## Текст:

Из всего этого следует, что гораздо эффективнее было бы сочетать стратегию сильной обороны и глубоких острых контратак на различных участках, которые сбивали бы националистов с толку. Танковые силы Народной армии лучше было бы держать в резерве, для контратак на случай прорыва националистов. Для республики было бы недостаточно просто перейти от традиционной войны к нетрадиционной, как мечтали некоторые идеалисты в милиции. Условий для всеобщей партизанской войны в стране не существовало. Подходящих для этого регионов с надлежащими условиями местности было недостаточно для растягивания боевых порядков националистов. Но на тех фронтах, где у националистов было недостаточно сил, против них можно было бы эффективно применять диверсионные отряды. Это гораздо сильнее мешало бы грубой прямолинейной стратегии генерала Франко. Он не то что выиграл войну; скорее ее проиграли республиканские командиры, попавшие в крайне тяжелые условия и оказавшиеся не на высоте отваги и готовности к самопожертвованию их войск.
Вдохновленная Британией политика невмешательства не могла не вызывать возмущения и отторжения. Для республиканцев было немыслимо, чтобы законно избранному правительству запрещалось покупать оружие и обороняться. Нет сомнения, что эта обреченная на провал политика была верхом лицемерия, как ни делал хорошую мину при плохой игре лондонский комитет и входившие в него три главных государства – участника конфликта: Германия, Италия, Советский Союз. Главный гнев заслуженно обрушивался на британское правительство: пускай не оно официально предложило план невмешательства, но определенно представляло собой основную силу за ним. За мотивами обоих премьер-министров, Болдуина и Чемберлена, и их министров иностранных дел, Идена и Галифакса, часто усматривают план консерваторов поддержать Франко. Это, очень вероятно, учитывая их личные связи и предпочтения, скорее всего, искажает действительность.
Ни один из них не симпатизировал левой, тем более революционной природе Испании, и первоначально они бы, конечно, предпочли быстрый успех националистов, а не то, в чем видели медленное сползание в ужасы большевизма. Но их главная озабоченность была иной. Они не желали ни того ни другого: ни контроля над Испанией нацистской Германии или фашистской Италии, основного соперника Британии в Средиземном море, ни ее ухода под советское влияние. Прежде всего их страшило превращение испанского пожара в новое Сараево, постепенное вовлечение в конфликт разных сил, грозящее новой европейской войной. Тем не менее британский Форин Офис грубо ошибся, предпочтя для своей страны тяжкую роль мирового полицейского и тайно готовясь пожертвовать испанским народом, как пожертвовал в 1938 году чехами.

## Исходные данные:

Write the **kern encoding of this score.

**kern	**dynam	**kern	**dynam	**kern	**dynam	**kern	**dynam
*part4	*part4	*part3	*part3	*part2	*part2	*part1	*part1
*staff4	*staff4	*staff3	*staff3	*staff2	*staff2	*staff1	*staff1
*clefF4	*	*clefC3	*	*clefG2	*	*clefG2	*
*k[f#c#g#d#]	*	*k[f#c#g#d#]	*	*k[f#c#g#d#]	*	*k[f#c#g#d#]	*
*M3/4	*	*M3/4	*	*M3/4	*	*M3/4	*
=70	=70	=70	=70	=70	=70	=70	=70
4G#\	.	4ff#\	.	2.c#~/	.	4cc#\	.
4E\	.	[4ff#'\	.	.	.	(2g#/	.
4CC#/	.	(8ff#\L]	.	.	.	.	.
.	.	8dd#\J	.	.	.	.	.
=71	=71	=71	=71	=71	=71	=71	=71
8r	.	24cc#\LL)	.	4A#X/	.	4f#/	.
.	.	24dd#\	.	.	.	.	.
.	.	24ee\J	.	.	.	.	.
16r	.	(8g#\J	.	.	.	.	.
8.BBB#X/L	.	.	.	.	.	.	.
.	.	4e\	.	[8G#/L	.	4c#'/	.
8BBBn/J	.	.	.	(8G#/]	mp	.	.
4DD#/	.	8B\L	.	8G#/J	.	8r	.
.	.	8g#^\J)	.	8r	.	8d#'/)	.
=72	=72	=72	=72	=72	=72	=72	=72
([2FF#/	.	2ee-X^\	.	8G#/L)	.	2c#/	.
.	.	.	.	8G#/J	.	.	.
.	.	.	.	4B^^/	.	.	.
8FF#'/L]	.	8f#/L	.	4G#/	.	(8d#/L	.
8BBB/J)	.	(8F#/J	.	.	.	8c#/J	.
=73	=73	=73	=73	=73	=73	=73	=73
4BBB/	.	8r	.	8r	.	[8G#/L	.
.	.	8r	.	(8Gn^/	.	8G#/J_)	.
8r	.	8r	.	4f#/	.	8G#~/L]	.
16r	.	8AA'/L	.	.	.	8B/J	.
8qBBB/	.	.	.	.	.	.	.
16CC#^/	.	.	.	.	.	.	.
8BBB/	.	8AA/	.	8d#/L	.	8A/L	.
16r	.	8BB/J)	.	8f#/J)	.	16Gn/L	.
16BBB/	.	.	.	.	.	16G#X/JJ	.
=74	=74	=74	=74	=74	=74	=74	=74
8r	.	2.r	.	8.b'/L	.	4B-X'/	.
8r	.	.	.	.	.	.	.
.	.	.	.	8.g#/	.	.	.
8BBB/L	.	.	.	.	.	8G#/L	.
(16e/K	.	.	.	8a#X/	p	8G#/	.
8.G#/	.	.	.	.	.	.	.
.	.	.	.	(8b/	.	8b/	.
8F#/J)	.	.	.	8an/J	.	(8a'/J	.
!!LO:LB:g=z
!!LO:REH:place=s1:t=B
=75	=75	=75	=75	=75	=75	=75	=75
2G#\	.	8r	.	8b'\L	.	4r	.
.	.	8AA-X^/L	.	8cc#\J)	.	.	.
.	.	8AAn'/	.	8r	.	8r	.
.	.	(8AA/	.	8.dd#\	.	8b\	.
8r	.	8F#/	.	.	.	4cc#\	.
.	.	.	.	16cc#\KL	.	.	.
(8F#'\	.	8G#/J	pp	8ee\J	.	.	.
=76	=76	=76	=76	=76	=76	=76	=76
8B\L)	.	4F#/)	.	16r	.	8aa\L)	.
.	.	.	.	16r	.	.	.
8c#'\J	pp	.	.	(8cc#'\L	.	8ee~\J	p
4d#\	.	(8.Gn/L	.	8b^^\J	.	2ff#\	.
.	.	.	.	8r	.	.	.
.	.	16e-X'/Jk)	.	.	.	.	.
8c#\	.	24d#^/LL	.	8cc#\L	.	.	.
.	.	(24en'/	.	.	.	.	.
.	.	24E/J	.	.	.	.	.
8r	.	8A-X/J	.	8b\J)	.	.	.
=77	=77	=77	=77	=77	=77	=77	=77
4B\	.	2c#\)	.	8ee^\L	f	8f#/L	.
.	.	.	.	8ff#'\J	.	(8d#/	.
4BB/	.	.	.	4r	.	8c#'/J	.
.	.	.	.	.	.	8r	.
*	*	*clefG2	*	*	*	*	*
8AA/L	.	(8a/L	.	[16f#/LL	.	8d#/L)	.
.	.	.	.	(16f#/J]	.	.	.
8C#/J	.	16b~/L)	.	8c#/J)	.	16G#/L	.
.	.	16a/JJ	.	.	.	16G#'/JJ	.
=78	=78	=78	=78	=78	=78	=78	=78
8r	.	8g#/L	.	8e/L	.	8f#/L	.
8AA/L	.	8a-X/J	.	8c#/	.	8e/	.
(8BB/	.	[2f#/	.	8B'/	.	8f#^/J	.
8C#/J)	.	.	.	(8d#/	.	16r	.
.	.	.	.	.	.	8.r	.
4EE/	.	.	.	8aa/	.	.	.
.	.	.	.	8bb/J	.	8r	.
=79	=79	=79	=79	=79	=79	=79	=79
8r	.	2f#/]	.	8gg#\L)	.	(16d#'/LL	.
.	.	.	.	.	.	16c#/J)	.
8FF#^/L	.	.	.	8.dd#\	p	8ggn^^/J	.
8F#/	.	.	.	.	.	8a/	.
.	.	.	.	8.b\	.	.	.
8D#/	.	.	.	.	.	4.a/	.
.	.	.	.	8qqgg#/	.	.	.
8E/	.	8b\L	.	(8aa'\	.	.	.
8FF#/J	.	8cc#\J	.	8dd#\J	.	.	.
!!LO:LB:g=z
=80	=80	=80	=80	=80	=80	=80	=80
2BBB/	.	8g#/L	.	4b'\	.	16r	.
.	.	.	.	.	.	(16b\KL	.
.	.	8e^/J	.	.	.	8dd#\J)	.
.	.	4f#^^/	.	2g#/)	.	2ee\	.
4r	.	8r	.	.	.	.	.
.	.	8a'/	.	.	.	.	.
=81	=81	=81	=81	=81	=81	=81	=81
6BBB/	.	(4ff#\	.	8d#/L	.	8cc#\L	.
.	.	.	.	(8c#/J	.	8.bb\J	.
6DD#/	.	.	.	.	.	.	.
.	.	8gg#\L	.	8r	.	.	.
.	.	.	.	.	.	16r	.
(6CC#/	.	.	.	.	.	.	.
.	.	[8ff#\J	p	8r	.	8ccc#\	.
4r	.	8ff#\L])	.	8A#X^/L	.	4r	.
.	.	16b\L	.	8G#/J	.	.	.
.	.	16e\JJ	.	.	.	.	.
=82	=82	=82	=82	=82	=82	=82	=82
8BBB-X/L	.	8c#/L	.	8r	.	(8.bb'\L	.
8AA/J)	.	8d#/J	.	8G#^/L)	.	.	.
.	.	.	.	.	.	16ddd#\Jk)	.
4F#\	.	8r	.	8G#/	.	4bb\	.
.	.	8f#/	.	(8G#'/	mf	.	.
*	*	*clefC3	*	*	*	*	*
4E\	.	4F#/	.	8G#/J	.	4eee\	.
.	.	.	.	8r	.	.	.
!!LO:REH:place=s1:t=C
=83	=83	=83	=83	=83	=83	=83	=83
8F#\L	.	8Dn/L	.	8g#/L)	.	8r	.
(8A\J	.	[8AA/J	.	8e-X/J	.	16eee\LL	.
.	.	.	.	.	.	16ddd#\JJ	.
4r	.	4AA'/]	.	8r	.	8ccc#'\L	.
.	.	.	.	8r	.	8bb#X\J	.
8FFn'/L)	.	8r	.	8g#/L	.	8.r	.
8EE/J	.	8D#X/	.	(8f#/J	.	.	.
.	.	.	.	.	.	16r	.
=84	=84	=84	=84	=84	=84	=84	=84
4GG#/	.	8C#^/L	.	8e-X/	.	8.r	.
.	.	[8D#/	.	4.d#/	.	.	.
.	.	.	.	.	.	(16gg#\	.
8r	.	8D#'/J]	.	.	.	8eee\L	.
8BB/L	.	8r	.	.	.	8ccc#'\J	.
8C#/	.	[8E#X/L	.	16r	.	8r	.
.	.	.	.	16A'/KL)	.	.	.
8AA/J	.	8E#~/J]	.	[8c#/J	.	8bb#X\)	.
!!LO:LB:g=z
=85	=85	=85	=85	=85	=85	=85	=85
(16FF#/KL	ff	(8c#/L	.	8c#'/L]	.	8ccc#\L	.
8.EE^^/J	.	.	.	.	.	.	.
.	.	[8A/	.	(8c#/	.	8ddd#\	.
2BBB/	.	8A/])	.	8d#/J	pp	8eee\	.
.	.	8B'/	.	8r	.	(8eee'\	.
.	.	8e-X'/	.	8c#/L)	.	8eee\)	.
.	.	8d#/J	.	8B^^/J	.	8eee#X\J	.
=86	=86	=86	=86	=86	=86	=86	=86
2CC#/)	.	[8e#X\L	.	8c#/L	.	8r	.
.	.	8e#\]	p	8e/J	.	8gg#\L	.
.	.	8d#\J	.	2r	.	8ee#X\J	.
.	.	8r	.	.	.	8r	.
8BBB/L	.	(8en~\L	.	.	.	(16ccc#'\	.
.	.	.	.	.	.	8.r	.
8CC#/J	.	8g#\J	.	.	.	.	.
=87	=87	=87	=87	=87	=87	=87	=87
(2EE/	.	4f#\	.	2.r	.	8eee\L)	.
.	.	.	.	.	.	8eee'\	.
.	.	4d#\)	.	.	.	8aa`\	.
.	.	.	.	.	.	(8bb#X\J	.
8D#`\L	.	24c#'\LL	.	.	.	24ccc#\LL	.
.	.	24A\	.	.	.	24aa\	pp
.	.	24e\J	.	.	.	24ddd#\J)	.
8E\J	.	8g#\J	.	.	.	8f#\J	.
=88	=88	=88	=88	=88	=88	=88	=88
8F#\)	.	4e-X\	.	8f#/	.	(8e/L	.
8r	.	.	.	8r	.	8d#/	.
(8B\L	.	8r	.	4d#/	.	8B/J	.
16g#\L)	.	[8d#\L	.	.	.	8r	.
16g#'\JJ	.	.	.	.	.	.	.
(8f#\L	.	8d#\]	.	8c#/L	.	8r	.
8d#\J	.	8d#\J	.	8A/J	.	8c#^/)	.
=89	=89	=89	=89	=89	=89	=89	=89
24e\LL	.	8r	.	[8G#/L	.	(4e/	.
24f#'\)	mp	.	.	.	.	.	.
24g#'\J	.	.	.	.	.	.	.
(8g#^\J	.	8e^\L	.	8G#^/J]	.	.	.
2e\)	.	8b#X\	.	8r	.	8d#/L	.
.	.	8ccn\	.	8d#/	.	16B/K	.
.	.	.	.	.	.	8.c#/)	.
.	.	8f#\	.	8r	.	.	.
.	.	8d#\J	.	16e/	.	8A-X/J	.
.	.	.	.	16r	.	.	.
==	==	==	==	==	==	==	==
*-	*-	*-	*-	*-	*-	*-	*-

## Набор заданий:
A. Какие три главных государства, участвовавших в конфликте, входили в лондонский комитет, согласно тексту о войне в Испании?
B. Продолжите текст о войне в Испании сразу после его последнего предложения.
Материал здесь не используется.

## Ответы к заданиям:
A. Германия, Италия и Советский Союз.

B.
Надо также иметь в виду результаты политики невмешательства, не позволявшей республике открыто приобретать оружие. Больше всего республиканцы нуждались в самолетах, танках и автоматическом оружии. Французское оружие было чаще всего низкого качества, доступные британские самолеты – устаревшими. Вероятно, единственной страной, способной удовлетворить их потребности, были, помимо Советского Союза, Соединенные Штаты. Возможно, президент Рузвельт и госсекретарь Корделл Халл учитывали соглашение о невмешательстве, но главную роль в блокировании поставок оружия республике сыграло католическое лобби в конгрессе. Получается, что, если не считать эпизодических поставок самолетов, мексиканских винтовок и патронов и купленного в частном порядке чехословацкого автоматического оружия, у республики и без Комитета по невмешательству не было вариантов поставки вооружения, кроме Советского Союза. Тем не менее решение отправить Сталину золотой запас республики было одним из самых неоднозначных за всю войну.
Архиепископ Бургоса, оправдывавший ужасы войны тем, что чем короче конфликт, тем меньше в нем совершится жестокостей, был совершенно неправ и с точки зрения морали, и логически. Ни ту ни другую сторону нельзя было принудить к покорности устрашением. Поляризация политических взглядов означала страх обеих сторон, что на кону стоит все, во что они верят, даже само их существование. Это превращало страх в отчаянную храбрость. Конец войне сулил разве что решительный проигрыш в живой силе, оружии и боеприпасах одной стороны, из которого вытекал бы неминуемый разгром. Это и произошло с республикой после катастрофического поражения на Эбро.